Tout ceci a pour conséquence de noyer le débat authentiquement politique. Et cela, c’est bien le fait de M. Viktorovitch et de ceux qui partagent la vidéo sans la commenter. En effet la question posée par Mme Graziani, très maladroitement et de manière outrancière, semble être celle-ci: "La travailleuse a eu recours à des libertés civiles de base (le divorce). Elle exerce un emploi dans la société pour une rétribution fixée pour la loi et elle ne s'en sort pas ? C'est normal et c'est de sa faute." Cette formulation est inadmissible et elle conduit plus vers la guerre civile que vers le débat. Nous allons donc continuer avec une autre formulation qui se cache dans la première : "Comment traiter les personnes dont le comportement génère des conséquences néfastes et qui, en plus, s’en plaignent auprès du pouvoir en place ?". 
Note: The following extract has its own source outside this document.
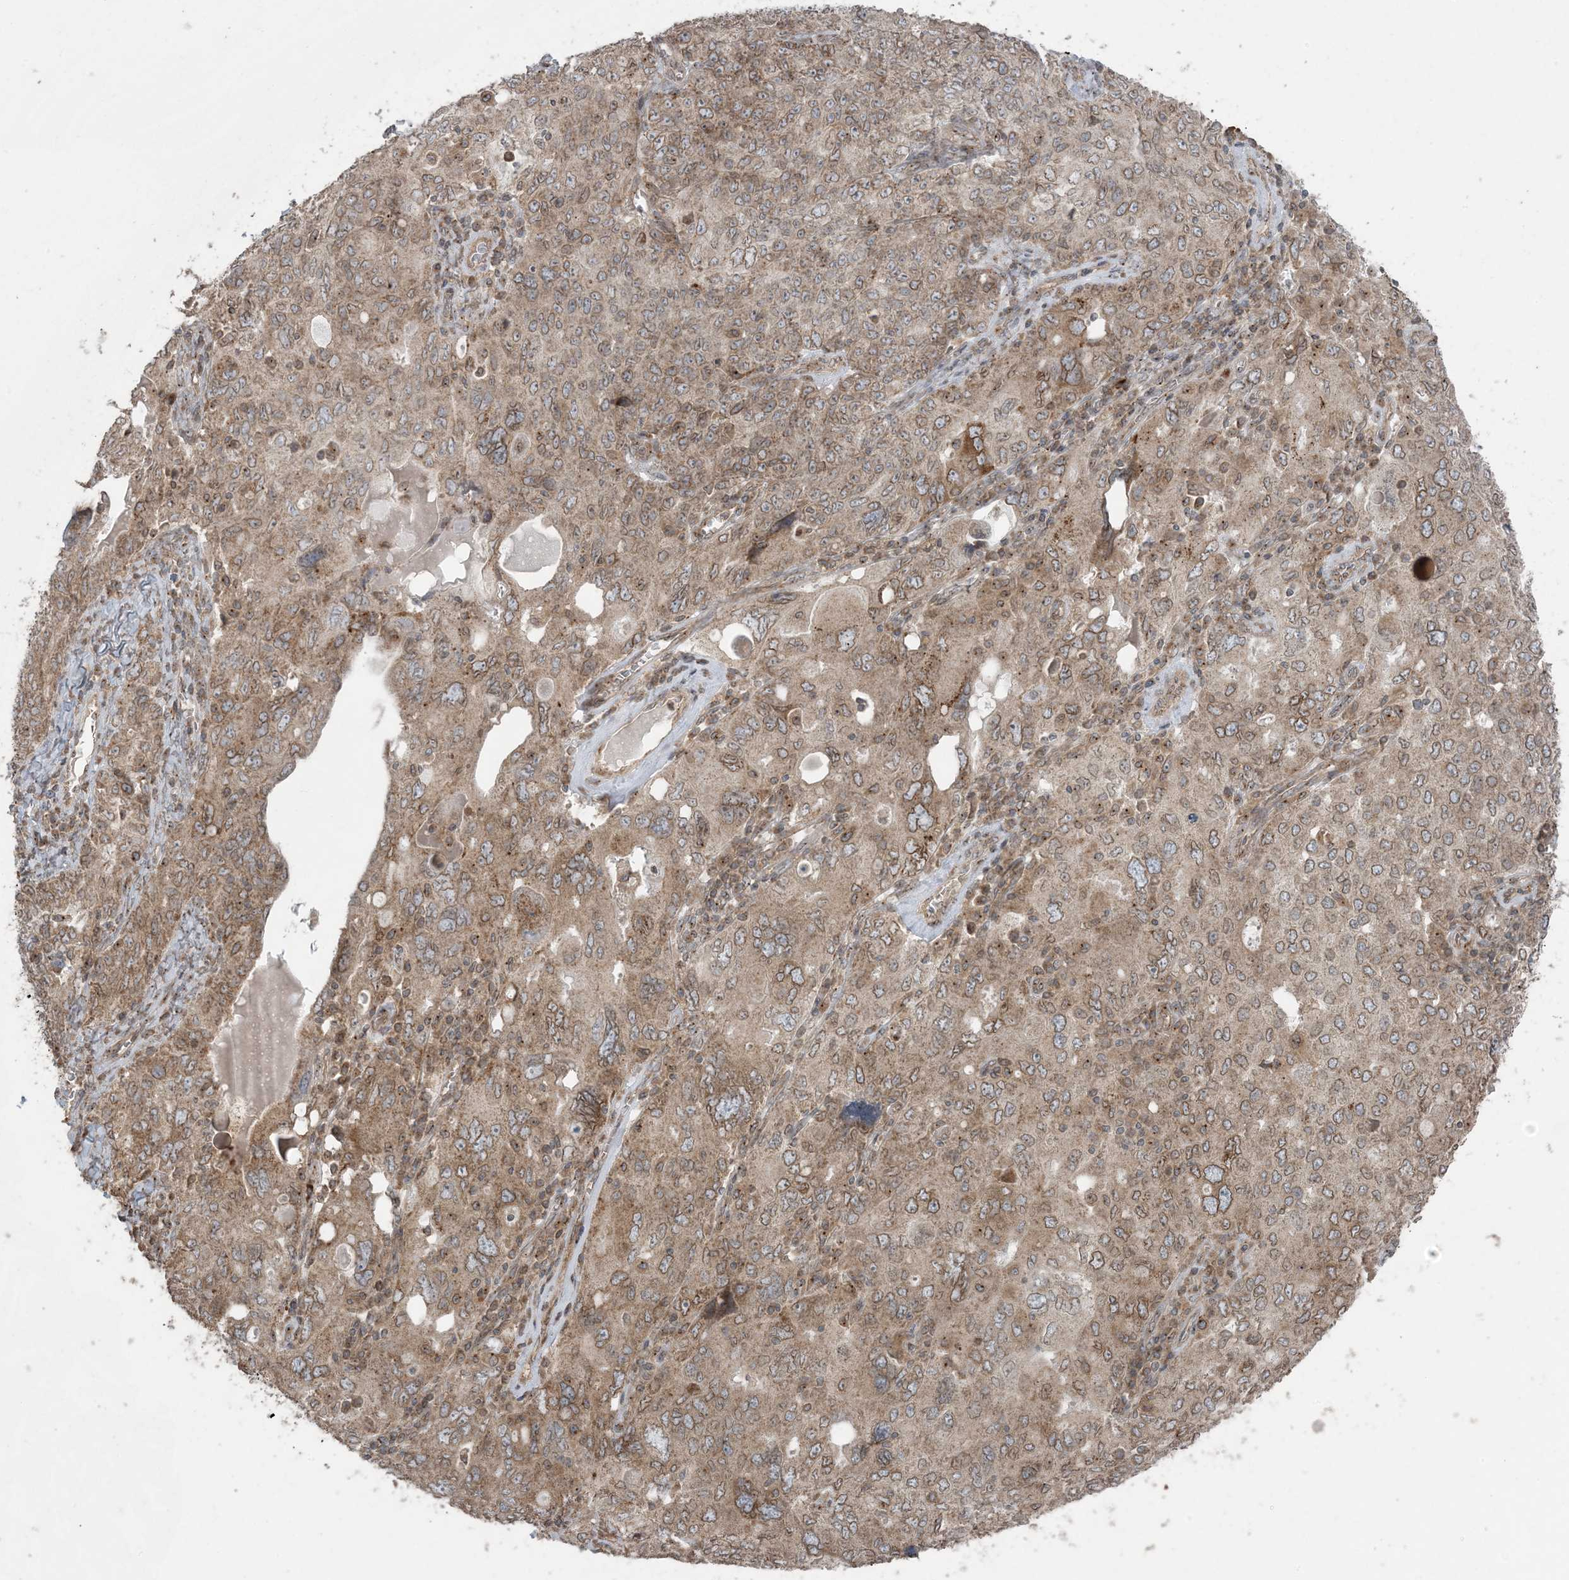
{"staining": {"intensity": "moderate", "quantity": ">75%", "location": "cytoplasmic/membranous,nuclear"}, "tissue": "ovarian cancer", "cell_type": "Tumor cells", "image_type": "cancer", "snomed": [{"axis": "morphology", "description": "Carcinoma, endometroid"}, {"axis": "topography", "description": "Ovary"}], "caption": "Protein expression analysis of endometroid carcinoma (ovarian) shows moderate cytoplasmic/membranous and nuclear staining in approximately >75% of tumor cells.", "gene": "DDX19B", "patient": {"sex": "female", "age": 62}}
Cette question n’est pas du tout vide de sens. Elle est même essentielle dans la construction de toute société. L’Apôtre Paul n’introduit-il pas déjà un débat similaire en répondant aux Thessaloniciens (3 :10) : « … si quelqu’un ne veut pas travailler, qu’il ne mange point aussi. » ?  (à ce sujet, l'ouvrage  « Celui qui ne travaille pas ne mange pas - vingt siècles de répression des pauvres » par Régis Burnet, Editions du Cerf, 2015 ).
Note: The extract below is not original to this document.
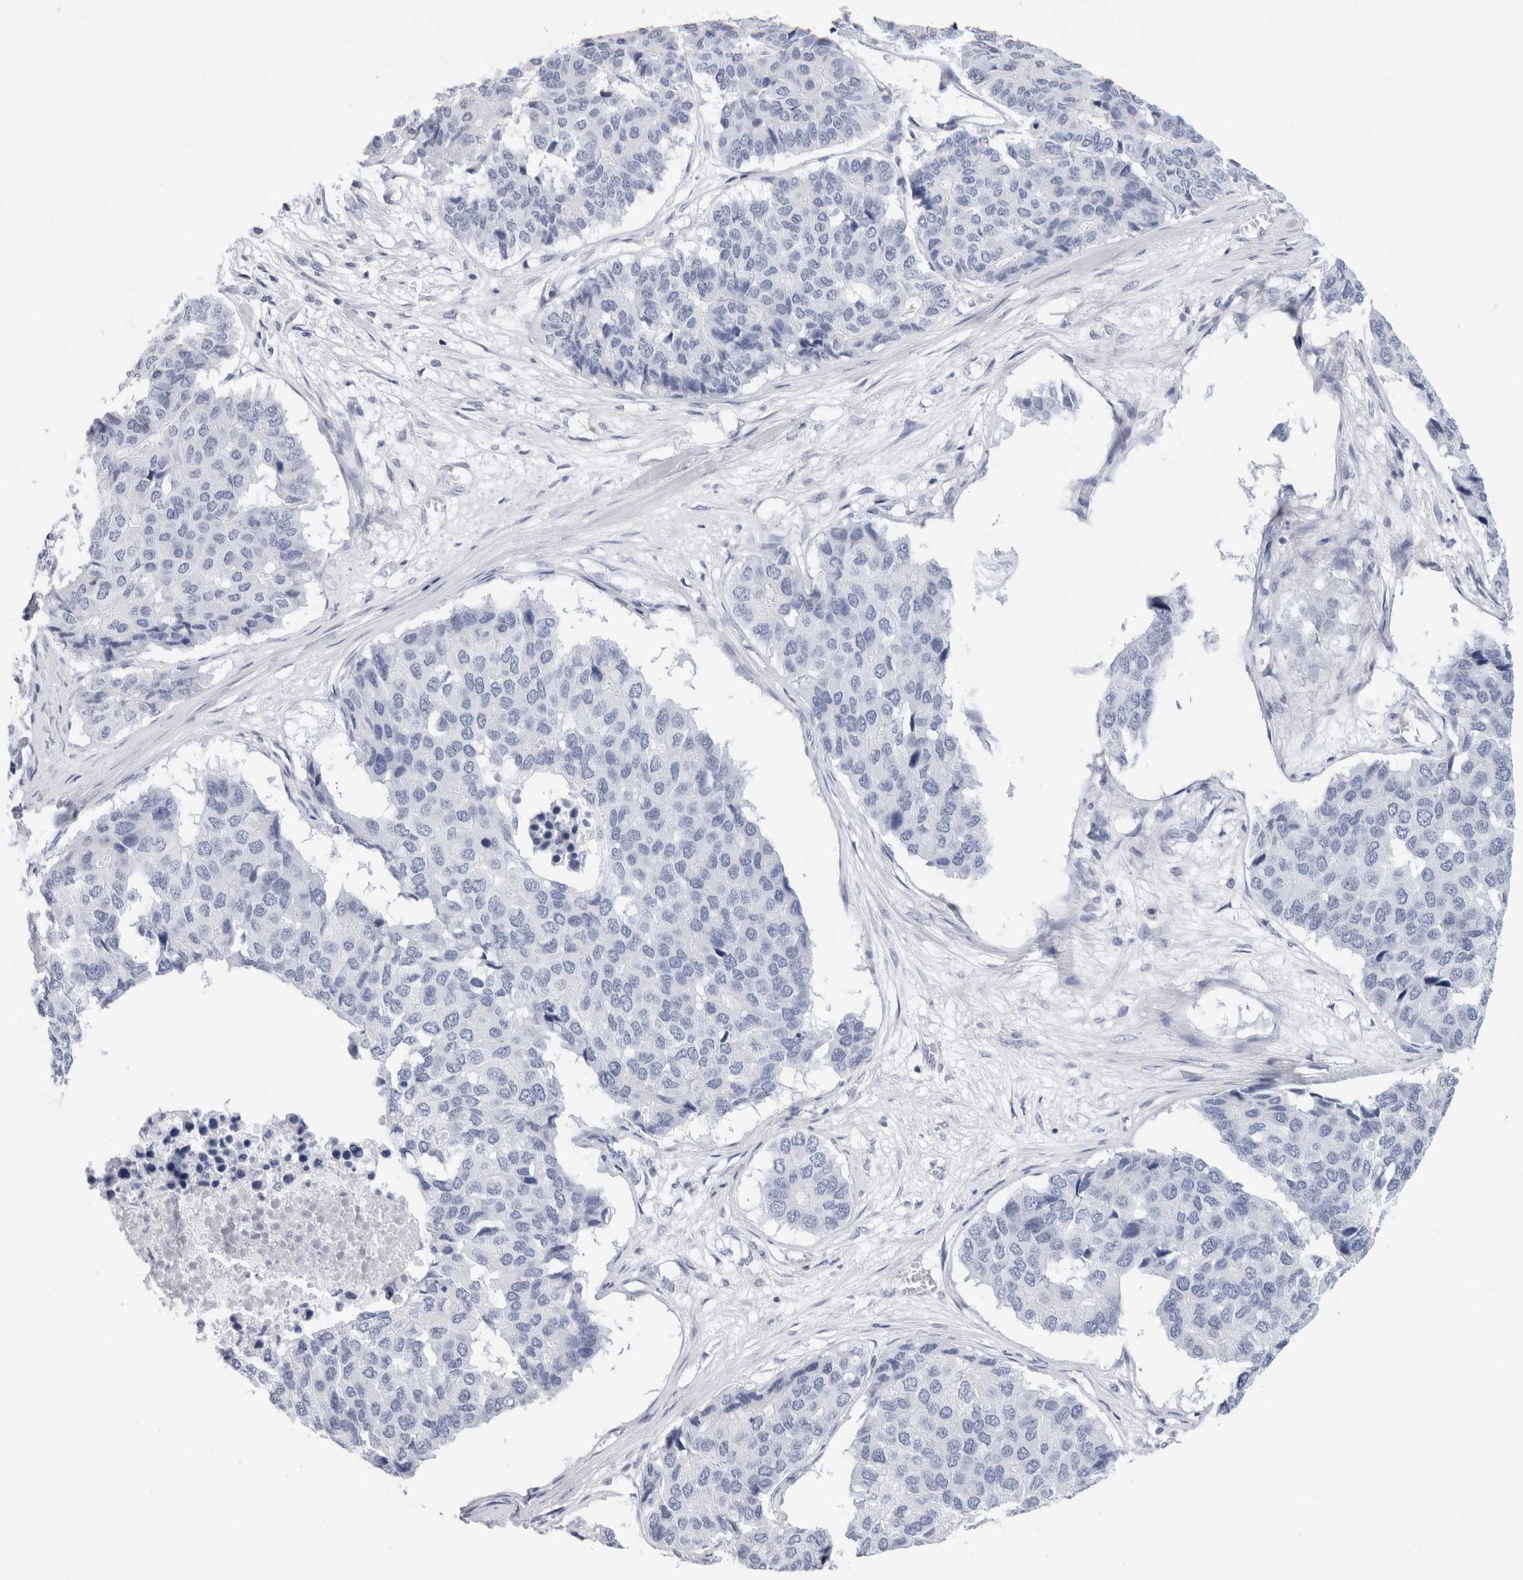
{"staining": {"intensity": "negative", "quantity": "none", "location": "none"}, "tissue": "pancreatic cancer", "cell_type": "Tumor cells", "image_type": "cancer", "snomed": [{"axis": "morphology", "description": "Adenocarcinoma, NOS"}, {"axis": "topography", "description": "Pancreas"}], "caption": "Immunohistochemistry (IHC) micrograph of neoplastic tissue: adenocarcinoma (pancreatic) stained with DAB displays no significant protein expression in tumor cells.", "gene": "ECHDC2", "patient": {"sex": "male", "age": 50}}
Nous adoptons tous des comportements à risques et parfois cela ne se termine pas bien. Pouvons-nous nous plaindre, et si oui, à qui ? Dans quelles limites l’Etat doit-il accepter ? Prendre en charge ? Refuser de prendre en charge ?
Et toutes les questions sous-jacentes : quel est le montant nécessaire pour assurer une vie décente ? Faut-il organiser une meilleure éducation pour que les liens entre causes et conséquences soient mieux perçus par les individus (comme on le pratique par exemple contre le tabagisme ou contre l’obésité) ? Comment traiter les citoyens qui ne jouent pas le jeu de la société tout en restant dans les lois ? Autrement dit comment organiser les lois ?
Y a-t-il, pour l’instant, une justice dans la répartition des richesses ? C’est la question cruciale car si les richesses étaient infinies, il n’y aurait aucune raison de s’interroger sur qui a droit au SMIC.

Un débat annihilé

Toutes ces questions relèvent du débat politique. Or, et c’est que nous reprochons à l’approche prônée par M. Viktorovitch, la critique scandaleuse de Mme Graziani, est purement et simplement annihilée. Et le débat est anéanti par des arguments non rationnels et non régulés. Un tel processus écrase aussi ceux qui voudraient pouvoir discuter sur le thème du partage des richesses et se retrouvent de facto bannis. De là à dire que M. Viktorovitch est un défenseur du pouvoir en place déguisé en chroniqueur, il y a un pas que nous ne franchirons certainement pas. Nous pensons seulement que sa réaction est mal calibrée. Et nous craignons que certains, frustrés par l’anathème, s'éloigneront du débat, ce qui n’est bon ni pour la presse ni pour le vivre ensemble ni, a fortiori, pour la démocratie en général. Ceci étant dit, rendons à César ce qui est à César: les propos tenus par Mme Graziani conduisaient inéluctablement à la polémique, pas au débat.